窗格上的光

2026-01-19  来源:安徽长安网

派出所户籍室的窗玻璃上,贴着几张褪了色的温馨提示。阳光好的下午,光影会将那些宋字体的边缘,拓在黑曜石色的大理石台面上。我坐在这方寸之地,已经三年了。警校毕业时,我曾以为守护是追风逐电、是惊心动魄;而今才懂得,它常常是这样一格被窗棂规矩好的、安静而恒常的光。

最初的记忆,总是湿漉漉的。第一个月,我埋头在各种表格与流程里。迁入、迁出、出生、死亡……每一个词背后都是人生的重要节点,而我像一个笨拙的记事员,小心翼翼,生怕录错一个数字。

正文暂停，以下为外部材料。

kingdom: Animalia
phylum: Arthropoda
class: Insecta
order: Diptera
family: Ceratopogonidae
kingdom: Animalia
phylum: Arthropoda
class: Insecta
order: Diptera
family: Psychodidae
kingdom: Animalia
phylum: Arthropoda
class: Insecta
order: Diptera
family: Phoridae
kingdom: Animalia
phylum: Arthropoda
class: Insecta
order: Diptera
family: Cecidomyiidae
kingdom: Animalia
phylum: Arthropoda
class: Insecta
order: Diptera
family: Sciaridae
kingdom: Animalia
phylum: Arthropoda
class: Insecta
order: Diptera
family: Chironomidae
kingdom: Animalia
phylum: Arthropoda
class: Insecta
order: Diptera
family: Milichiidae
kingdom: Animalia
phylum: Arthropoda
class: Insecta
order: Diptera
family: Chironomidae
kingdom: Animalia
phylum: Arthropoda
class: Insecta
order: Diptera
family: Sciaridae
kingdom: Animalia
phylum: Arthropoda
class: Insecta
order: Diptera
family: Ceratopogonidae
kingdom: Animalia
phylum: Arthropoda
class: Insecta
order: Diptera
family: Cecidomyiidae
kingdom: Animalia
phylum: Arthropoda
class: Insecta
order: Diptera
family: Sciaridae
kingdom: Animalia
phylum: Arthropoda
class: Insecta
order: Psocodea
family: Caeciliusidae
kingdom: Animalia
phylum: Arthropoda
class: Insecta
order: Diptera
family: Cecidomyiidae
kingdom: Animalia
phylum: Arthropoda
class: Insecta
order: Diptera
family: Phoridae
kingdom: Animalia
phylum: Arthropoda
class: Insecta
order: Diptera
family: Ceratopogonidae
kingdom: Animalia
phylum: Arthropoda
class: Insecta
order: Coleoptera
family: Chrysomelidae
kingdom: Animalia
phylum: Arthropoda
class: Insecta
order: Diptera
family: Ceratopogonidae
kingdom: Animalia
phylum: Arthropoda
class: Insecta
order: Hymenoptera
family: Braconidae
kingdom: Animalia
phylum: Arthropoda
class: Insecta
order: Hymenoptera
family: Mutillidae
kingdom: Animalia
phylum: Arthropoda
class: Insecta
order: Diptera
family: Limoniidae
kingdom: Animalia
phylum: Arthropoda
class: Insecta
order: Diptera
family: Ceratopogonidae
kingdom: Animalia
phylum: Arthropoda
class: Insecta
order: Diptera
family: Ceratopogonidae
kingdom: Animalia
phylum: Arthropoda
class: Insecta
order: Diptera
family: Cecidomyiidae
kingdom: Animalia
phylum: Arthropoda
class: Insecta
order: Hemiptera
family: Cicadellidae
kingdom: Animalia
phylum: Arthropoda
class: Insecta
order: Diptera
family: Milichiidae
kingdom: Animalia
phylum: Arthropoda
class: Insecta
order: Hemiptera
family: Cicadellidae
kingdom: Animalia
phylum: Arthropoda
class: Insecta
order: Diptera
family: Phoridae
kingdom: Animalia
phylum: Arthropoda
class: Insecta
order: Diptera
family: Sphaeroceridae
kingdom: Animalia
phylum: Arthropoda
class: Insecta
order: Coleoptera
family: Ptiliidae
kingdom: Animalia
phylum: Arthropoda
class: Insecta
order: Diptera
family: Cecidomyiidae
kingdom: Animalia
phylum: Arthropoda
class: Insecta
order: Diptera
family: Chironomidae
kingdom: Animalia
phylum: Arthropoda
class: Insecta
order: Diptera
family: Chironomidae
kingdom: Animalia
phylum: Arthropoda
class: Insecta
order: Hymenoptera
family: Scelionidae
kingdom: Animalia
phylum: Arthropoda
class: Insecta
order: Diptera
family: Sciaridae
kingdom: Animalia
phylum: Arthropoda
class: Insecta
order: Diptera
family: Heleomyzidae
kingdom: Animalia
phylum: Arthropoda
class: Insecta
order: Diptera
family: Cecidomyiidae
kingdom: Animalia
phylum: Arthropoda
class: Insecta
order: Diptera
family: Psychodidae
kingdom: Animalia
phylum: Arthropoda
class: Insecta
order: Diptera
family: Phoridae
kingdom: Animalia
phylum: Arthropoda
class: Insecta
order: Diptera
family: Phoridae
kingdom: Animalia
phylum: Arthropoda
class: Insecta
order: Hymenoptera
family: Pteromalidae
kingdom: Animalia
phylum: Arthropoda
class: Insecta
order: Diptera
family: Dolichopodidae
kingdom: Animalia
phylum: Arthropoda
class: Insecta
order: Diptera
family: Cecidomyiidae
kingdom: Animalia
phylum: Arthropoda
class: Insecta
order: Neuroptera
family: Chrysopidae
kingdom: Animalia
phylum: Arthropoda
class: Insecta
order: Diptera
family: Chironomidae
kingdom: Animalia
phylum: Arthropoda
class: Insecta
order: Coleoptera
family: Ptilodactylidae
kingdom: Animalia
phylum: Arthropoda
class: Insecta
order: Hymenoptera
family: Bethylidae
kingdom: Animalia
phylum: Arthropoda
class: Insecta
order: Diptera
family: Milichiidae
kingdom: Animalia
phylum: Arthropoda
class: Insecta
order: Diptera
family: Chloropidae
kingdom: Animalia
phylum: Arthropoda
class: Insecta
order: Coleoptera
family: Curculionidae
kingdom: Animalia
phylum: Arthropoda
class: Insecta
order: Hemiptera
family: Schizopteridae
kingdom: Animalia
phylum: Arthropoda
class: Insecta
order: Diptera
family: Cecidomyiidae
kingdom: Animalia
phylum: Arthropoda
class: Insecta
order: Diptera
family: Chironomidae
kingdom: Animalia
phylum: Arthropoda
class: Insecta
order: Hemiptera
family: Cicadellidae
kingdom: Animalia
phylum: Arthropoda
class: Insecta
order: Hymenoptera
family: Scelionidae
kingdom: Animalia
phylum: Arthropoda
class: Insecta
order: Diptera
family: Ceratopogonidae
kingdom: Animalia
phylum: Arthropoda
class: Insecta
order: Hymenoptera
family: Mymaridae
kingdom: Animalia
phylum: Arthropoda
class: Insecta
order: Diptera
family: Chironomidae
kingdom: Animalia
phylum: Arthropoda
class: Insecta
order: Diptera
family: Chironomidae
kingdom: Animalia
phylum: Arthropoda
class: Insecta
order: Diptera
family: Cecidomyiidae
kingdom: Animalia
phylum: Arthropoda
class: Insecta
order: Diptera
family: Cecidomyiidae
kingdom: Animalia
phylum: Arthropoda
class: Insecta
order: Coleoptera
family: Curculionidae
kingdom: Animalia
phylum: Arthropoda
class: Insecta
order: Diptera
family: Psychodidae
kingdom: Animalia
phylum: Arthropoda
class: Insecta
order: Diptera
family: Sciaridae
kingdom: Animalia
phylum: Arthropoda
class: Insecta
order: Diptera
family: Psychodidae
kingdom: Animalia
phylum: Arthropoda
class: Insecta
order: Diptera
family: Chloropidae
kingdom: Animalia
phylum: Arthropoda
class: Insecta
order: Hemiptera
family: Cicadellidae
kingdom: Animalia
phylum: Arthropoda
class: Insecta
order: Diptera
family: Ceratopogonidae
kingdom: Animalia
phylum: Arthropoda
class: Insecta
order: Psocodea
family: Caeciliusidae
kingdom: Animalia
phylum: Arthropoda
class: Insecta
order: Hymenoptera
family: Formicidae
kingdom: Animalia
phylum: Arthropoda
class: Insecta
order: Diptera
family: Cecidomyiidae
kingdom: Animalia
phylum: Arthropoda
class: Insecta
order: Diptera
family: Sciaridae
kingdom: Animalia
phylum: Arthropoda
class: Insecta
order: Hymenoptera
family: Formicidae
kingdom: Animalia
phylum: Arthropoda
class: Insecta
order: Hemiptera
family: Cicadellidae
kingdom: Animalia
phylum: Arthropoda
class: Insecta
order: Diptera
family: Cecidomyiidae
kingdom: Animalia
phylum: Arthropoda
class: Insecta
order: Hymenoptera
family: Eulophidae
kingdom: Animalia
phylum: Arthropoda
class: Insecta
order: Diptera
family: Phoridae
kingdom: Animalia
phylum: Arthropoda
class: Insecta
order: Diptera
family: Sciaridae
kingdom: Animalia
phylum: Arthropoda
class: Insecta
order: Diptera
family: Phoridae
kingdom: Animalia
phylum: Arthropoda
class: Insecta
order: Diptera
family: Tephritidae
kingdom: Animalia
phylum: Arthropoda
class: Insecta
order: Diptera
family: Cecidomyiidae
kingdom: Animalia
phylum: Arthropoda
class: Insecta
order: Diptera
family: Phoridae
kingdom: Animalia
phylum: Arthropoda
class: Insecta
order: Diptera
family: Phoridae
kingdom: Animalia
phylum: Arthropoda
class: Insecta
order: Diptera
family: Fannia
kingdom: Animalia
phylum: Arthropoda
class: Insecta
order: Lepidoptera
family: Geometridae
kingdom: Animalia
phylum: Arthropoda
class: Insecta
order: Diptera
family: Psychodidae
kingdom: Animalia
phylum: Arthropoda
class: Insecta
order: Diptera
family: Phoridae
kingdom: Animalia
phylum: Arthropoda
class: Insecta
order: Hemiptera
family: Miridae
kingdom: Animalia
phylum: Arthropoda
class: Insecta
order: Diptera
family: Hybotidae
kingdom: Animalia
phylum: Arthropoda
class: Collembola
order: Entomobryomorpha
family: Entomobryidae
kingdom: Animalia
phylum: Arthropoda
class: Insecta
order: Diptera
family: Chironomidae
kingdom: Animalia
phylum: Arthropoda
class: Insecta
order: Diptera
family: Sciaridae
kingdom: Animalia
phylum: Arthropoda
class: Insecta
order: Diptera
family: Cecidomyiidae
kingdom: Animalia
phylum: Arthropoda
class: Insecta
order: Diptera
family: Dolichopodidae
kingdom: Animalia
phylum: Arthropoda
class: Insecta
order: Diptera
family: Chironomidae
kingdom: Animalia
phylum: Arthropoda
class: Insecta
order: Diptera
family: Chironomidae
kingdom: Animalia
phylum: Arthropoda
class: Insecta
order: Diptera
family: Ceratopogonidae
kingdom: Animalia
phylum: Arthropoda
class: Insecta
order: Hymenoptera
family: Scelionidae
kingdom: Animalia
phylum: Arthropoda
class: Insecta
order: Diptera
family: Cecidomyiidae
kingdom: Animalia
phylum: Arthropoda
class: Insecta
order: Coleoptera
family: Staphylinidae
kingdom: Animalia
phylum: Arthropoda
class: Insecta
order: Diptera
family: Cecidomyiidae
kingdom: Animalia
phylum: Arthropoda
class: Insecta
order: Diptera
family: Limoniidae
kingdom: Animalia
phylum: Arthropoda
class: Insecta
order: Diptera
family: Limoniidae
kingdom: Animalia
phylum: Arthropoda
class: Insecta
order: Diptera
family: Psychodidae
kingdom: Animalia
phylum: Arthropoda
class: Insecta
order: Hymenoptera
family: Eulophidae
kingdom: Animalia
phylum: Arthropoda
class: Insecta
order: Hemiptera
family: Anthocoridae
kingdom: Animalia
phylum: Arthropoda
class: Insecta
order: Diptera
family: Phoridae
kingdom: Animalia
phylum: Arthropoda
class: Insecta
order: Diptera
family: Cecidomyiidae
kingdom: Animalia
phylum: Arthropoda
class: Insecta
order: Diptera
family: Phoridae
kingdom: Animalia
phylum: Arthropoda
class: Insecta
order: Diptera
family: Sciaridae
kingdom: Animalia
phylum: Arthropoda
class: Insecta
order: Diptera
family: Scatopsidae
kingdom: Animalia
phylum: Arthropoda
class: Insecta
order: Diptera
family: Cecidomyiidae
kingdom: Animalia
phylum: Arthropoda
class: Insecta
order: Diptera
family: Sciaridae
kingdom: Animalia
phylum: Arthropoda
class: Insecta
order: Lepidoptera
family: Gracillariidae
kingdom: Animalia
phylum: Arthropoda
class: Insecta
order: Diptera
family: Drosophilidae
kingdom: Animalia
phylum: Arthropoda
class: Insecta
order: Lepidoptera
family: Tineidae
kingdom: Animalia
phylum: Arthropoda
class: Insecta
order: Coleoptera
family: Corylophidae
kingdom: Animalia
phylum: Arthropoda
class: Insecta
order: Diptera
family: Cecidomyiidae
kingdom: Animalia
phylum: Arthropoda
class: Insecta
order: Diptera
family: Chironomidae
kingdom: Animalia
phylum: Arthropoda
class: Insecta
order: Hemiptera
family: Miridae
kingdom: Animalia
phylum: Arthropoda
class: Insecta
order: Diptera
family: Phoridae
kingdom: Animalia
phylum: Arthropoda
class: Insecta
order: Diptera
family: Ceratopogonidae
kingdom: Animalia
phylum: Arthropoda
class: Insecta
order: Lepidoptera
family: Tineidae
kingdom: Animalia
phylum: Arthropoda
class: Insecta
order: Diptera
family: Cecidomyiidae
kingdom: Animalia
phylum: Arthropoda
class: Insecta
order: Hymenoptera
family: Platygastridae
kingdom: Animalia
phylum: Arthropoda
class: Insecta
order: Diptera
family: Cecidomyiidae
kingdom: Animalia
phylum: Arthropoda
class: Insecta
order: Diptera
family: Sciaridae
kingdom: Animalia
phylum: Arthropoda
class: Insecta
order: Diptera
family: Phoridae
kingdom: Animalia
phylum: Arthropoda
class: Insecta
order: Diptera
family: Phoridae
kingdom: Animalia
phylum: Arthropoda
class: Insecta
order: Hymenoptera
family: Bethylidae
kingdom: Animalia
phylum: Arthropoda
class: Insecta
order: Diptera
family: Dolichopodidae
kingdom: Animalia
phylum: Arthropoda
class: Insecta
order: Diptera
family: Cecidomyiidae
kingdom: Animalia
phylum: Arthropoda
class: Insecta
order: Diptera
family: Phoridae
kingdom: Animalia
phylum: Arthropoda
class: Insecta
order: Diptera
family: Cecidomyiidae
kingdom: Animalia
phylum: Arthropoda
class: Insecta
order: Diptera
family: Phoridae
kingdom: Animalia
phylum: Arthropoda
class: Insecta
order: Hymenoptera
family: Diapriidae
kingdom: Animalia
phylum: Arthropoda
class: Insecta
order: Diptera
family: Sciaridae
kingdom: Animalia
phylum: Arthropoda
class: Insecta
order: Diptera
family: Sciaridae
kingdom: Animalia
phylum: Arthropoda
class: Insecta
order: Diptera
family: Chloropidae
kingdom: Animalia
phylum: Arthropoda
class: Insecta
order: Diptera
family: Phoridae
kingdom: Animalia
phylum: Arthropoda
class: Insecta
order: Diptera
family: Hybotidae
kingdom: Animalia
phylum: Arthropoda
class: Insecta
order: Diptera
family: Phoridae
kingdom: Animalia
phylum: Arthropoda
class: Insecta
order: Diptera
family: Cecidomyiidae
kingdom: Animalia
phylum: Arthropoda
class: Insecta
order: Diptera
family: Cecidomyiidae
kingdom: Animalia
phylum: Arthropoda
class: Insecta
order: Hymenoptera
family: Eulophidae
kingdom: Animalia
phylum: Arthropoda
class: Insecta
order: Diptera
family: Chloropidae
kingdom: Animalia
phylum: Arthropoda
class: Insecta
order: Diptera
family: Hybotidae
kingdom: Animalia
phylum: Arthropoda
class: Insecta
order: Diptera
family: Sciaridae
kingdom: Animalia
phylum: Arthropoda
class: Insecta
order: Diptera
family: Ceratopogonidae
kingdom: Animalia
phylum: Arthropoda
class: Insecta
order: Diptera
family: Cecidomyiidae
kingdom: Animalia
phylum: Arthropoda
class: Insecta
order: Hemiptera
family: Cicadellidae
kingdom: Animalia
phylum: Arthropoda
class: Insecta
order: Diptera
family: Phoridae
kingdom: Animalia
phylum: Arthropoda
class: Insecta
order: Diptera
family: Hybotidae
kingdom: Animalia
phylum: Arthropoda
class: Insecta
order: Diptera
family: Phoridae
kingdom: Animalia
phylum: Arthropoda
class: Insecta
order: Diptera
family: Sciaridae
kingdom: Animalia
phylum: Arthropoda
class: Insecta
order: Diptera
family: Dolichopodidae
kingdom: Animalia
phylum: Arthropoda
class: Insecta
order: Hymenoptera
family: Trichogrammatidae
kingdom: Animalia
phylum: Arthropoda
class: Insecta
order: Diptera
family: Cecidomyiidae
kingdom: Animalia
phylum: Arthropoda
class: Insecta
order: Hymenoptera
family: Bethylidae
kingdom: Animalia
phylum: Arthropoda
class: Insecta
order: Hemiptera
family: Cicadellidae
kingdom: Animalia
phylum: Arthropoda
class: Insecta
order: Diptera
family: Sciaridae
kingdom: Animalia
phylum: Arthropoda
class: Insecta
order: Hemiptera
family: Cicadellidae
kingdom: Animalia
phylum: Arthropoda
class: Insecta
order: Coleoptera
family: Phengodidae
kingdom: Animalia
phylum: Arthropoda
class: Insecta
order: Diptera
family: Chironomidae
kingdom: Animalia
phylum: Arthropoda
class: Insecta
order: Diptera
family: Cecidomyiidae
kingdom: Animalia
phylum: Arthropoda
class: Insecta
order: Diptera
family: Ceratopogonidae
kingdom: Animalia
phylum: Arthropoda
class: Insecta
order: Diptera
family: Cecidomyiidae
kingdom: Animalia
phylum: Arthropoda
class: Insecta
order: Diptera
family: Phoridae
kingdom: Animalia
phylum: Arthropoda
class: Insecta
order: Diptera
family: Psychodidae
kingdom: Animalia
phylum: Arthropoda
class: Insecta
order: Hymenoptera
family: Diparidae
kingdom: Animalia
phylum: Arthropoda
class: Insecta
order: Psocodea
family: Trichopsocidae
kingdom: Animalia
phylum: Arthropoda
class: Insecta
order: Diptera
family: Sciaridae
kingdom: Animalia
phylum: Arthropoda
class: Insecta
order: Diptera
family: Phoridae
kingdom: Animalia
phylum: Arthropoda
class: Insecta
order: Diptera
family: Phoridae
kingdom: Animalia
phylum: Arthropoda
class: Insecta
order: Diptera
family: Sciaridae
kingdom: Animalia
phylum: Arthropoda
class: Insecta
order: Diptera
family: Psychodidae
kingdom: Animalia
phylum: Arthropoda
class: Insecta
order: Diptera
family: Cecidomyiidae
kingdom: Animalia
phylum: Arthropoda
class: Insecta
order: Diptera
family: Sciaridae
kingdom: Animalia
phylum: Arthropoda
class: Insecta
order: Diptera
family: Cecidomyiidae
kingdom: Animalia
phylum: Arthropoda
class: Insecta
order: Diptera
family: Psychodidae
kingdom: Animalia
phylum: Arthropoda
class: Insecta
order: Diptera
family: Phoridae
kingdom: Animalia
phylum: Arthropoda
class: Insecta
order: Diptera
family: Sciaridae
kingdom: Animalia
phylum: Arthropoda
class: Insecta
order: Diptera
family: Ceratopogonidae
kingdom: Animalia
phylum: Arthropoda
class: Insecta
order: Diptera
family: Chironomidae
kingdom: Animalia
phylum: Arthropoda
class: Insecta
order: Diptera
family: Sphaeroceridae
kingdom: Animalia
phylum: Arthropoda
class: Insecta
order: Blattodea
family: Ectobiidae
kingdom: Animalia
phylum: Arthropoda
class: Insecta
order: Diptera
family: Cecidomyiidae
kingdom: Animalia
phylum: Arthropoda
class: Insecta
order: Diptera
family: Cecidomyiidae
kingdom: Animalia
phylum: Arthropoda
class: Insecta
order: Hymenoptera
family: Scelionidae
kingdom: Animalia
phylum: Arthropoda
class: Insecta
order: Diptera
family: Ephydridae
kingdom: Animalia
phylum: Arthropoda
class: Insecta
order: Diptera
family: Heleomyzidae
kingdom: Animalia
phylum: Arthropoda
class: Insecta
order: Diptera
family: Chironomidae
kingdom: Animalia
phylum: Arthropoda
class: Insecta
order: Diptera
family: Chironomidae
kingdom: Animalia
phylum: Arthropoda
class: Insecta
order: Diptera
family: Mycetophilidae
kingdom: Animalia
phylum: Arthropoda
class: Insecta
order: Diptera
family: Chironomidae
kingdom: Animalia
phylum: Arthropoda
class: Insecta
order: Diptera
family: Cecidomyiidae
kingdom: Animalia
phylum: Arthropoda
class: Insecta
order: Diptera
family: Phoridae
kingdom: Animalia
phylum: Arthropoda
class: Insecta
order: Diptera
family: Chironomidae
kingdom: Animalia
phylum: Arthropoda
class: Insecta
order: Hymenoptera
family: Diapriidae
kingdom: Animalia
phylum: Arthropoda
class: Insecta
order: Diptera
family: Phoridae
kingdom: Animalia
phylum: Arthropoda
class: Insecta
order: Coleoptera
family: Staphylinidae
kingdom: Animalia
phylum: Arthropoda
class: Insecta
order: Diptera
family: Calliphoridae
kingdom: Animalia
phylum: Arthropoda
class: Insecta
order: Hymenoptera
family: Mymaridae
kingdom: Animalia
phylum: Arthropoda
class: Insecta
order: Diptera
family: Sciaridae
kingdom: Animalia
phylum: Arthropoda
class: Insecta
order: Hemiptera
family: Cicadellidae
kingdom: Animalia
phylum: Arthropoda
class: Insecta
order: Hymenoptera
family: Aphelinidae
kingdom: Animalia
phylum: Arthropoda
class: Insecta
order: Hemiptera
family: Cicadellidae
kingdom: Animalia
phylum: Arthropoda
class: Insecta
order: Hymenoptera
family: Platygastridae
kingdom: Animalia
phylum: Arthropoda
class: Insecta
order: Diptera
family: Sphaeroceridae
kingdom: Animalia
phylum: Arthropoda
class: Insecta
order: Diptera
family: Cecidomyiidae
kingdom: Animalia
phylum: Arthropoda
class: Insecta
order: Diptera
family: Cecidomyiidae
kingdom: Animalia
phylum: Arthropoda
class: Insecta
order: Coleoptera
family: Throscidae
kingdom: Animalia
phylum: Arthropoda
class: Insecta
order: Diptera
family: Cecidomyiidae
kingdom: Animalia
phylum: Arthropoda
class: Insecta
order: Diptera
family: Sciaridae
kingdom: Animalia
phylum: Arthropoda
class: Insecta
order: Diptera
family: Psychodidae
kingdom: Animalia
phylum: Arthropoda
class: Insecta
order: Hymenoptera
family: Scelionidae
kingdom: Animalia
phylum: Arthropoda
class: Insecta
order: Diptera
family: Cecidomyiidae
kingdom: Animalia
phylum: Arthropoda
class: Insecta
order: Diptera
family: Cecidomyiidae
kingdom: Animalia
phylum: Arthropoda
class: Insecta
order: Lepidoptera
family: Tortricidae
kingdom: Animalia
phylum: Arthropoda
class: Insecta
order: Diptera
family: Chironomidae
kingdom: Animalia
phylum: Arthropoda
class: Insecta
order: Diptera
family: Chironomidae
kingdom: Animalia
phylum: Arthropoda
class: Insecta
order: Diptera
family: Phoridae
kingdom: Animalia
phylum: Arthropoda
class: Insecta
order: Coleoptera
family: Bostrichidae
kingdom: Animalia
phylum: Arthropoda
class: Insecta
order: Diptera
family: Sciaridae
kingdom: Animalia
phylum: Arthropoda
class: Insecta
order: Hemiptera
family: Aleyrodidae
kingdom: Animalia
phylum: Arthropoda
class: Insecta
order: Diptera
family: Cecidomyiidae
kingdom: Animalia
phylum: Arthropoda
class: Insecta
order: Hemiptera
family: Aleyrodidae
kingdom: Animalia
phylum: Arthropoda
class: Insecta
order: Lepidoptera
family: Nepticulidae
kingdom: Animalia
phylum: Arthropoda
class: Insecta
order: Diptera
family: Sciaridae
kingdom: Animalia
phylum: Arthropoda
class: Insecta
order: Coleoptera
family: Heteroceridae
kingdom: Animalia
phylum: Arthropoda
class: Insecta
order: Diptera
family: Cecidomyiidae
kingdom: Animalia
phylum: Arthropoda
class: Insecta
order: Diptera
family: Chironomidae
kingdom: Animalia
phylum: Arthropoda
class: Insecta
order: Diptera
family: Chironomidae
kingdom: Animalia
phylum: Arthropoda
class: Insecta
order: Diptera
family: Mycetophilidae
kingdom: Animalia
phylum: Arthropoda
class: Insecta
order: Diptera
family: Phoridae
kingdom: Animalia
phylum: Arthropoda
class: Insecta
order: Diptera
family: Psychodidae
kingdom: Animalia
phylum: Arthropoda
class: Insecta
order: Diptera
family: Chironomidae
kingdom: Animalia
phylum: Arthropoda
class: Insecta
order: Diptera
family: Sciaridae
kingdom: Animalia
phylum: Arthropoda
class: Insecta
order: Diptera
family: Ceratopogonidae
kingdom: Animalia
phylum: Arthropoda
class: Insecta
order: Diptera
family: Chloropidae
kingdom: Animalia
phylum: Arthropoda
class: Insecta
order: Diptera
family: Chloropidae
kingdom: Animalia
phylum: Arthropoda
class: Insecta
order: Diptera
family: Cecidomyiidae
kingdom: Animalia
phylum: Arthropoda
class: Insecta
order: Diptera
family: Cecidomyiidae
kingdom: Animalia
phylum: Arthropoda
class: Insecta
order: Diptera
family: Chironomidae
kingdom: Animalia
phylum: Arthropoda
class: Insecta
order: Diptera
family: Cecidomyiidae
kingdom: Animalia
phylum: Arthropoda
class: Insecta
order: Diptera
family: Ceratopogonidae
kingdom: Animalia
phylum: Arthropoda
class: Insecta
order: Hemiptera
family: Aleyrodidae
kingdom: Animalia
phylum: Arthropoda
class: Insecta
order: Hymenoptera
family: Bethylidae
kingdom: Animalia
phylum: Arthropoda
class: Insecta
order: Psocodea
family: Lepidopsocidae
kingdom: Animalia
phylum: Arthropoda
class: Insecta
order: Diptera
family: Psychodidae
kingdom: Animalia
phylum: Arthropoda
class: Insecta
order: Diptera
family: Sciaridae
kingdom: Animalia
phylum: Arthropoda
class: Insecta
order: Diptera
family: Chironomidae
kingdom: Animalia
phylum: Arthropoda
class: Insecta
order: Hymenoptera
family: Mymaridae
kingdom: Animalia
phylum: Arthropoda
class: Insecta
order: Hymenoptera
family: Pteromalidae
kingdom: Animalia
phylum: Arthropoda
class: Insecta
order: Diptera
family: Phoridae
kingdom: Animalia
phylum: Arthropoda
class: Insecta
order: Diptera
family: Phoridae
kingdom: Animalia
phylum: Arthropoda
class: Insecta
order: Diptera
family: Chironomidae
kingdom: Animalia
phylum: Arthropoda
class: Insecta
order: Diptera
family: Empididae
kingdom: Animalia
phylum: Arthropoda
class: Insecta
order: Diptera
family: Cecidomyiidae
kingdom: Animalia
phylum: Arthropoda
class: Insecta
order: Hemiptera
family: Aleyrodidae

直到那个下午,那是我刚来不久,我记得是一个梅雨天气。一位老人拄着拐,颤巍巍地挪进来,从怀里掏出一个用塑料袋裹了好几层的户口本,声音像生锈的簧片:“同志,我想……把我老伴的户口销了。”水珠从他那花白的发梢滴落,不知是雨水,还是别的。我接过那本子,又要了一张火化证明,那张火化证明盖的红章格外显眼。办理过程很静,只有鼠标点击和键盘的轻响。最后,我将新换的户口本递还他。他摩挲着封皮,看着只剩下自己孤零零一行的内页,忽然说:“她名字真好听,是吧?春兰。”我怔住了,一时不知该如何接话。他也没等我回答,只是又看了一眼,慢慢将本子按进怀里,重新裹好塑料袋,弓着身,又走进了连绵的雨幕里。那一刻,我首次触摸到这份工作的质地:它处理的不仅是纸张与数据,更是那些被生死锉刀磨过后,人们余生里需要携带的、或轻或重的凭证。

一张张表格打印下来如同一扇一扇的窗户,打开了就是迎接新生,关上了就是从头再来。

又是一个秋雨渐沥的下午,一对中年夫妇牵着个小男孩进来。孩子紧紧攥着女人的衣角,眼神像受惊的雀儿。“警察同志,麻烦给孩子……上个户口。”男人递来的材料里,没有出生证明,只有一份福利院的证明公函和一纸收养公证。男孩叫小舟,六岁,在福利院窗边看了五年河流,终于等来了一个名叫“家”的港湾。办理收养子女手续需要层层审核。我向那对夫妇解释流程时,小舟忽然挣脱女人的手,跑到我的柜台边,踮起脚尖,把一个小纸船放在台面上——用我们的“办事指南”叠的,船头还用铅笔画了个歪歪扭扭的笑脸。“阿姨,”他的声音细细的,“有了户口,我就能上学了吗?老师说,要户口本。”女人赶快过来拉他,眼圈却红了。男人搓着手解释:“这孩子,就盼着能和别的孩子一样……”那一刻,表格上冰冷的“姓名”“公民身份证号码”忽然有了温度。那不是一个待录入的数据,而是一个孩子通向课桌、操场和未来的船票。我温柔地对他说:“能,小舟。上了户口,你就能背书包了。”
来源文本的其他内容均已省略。